In 2017, Mr Chee says, the AGO found that the Ministry of Health or MOH had paid S$4 million for staff despite the ministry having already hired a contractor for S$8.16 million to provide the same service. In that report, the AGO also found irregularities in seeking approvals regarding changes to the hospital contracts involving some S$30 million.
The Auditor General said that there was “no assurance that the MOH had exercised financial prudence in the use of public funds”.
If that was not enough, in 2019, the Auditor General was still finding lapses in the procurement. Again, the MCCY was cited for oversight in the approval of 1425 contract variations amounting to S$12.4 million for the National Gallery development project.
Despite the AGO citations, the lack of the financial prudence on the government’s part and due diligence in financial matters remain undone, corrections are not to be found. Me Chee stresses that this has been going on for decades.
The SDP leader then continues to highlight the other instances where the government has extravagantly spent public funds.
He says that the Youth Olympic Games budget exceeded the original budget by almost S$300 million.
And in 2015 and 2016, PAP had spent S$40 million on just one of the National Day celebration. PAP had also spent S$1,500 for one bus stop bench and this excluded installation costs.
As for cost overruns of building hospitals, Mr Chee adds that the Khoo Teck Puat’s hospital expenditure rose to over $700 million from the initial estimate of S$400 million. He says this is despite the Khoo family donating S$125 million.
In 2017, Minister of Transport, Mr Khaw Boon Wan revealed that the Bukit Panjang LRT was constructed as an “after thought” and built due to “political pressure”. Mr Chee explained that this afterthought had cost the taxpayer’s money of S$285 million.
Furthering his scintillating attacks, Mr Chee also brought to attention the retail scene at shopping malls where many outlets, such as SASA, Times Bookstore, MPH, and Crabtree and Evelyn were being shut down. He points to a slide as detailed by prominent property analysts that estimate that there are more than 4 million square feet of vacant retail space in the third quarter of 2019.
This was the scenario even before the coronavirus outbreak. Mr Chee hammers home the point that with a GST increase, this would affect the consumer’s confidence and effect the retail business overall.
Mr Chee draws into question the soon to be built “Founders’ memorial” which he regards as another vanity monument.

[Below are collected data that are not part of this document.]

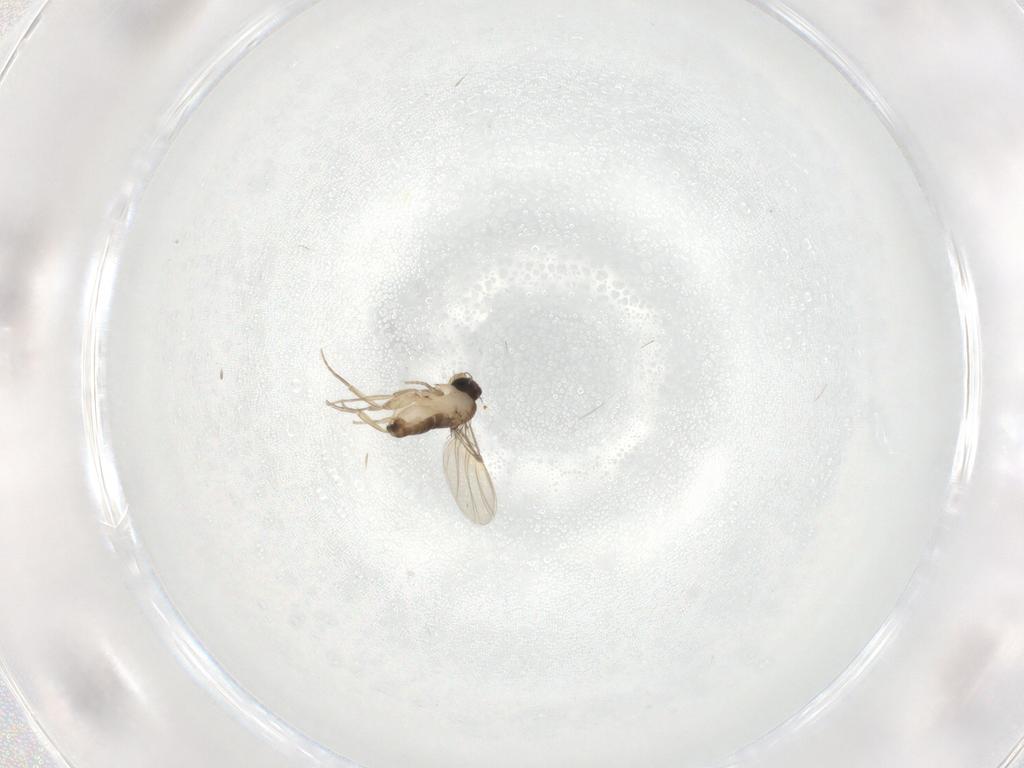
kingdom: Animalia
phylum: Arthropoda
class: Insecta
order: Diptera
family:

To cap it all, the Facebook video had also highlights comparative statistics of the earnings of worldwide leaders. Accordingly, Singapore PM Lee had ranked the highest in 2015 with USD1,700,000, ( S$2,362,694) surpassing former US President Barrack Obama whose annual salary was USD400,000 (S$ 555,928)

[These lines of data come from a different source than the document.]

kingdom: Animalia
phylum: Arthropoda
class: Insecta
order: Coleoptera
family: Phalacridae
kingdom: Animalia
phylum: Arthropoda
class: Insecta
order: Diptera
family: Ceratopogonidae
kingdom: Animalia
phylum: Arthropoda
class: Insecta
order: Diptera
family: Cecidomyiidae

In conclusion, Mr Chee stressed once again that there is absolutely no justification for the government to hike the GST, especially in light of the COVID-19 situation, as it has already taken its toll on retailers and many Singaporeans.
However, Mr Chee commended People’s Action Party (PAP), Mr Lawrence Wong’s undertaking that a package of measures in combating the COVID-19 situation and its impact on the country and people.
Nevertheless, these measures should not be used to justify any increase in GST or other taxes down the road. The funds for such relief should be taken from the NIRC or the Net Investment Retirement Contribution.
Mr Chee hopes that the Deputy Prime Minister, Mr Heng Swee Keat will pledge to improve financial discipline and invest in wise investments. He urges the government not to entertain mega projects like Jewel or the founder’s memorial. He advised the government to use the funds from the NIRC to help Singaporeans and businesses recover from the virus situation.
The Facebook video message ends with Mr Chee thanking medical professionals who are working on the front lines in trying to contain the COVID-19 outbreak. He sends his well wishes for a speedy recovery to Singaporeans who are currently infected by the virus.